* _The data_:
■ ■ ■ ■ ■

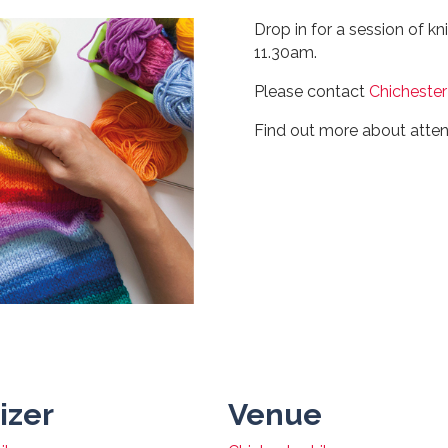
Drop in for a session of kn
11.30am.
Please contact
Chichester
Find out more about atte
izer
Venue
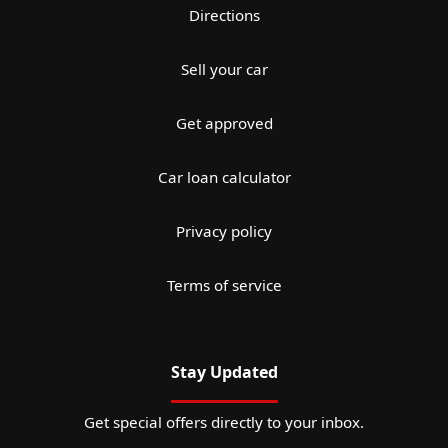
Directions
Sell your car
Get approved
Car loan calculator
Privacy policy
Terms of service
Stay Updated
Get special offers directly to your inbox.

■ ■ ■ ■ ■

* _What you are asked to do_: Rewrite the text of the items above with "Venue" changed to "Location" and every other line kept the same, leaving out the pictures.

* _Task answer_:
Drop in for a session of kn
11.30am.
Please contact
Chichester
Find out more about atte
izer
Location
Directions
Sell your car
Get approved
Car loan calculator
Privacy policy
Terms of service
Stay Updated
Get special offers directly to your inbox.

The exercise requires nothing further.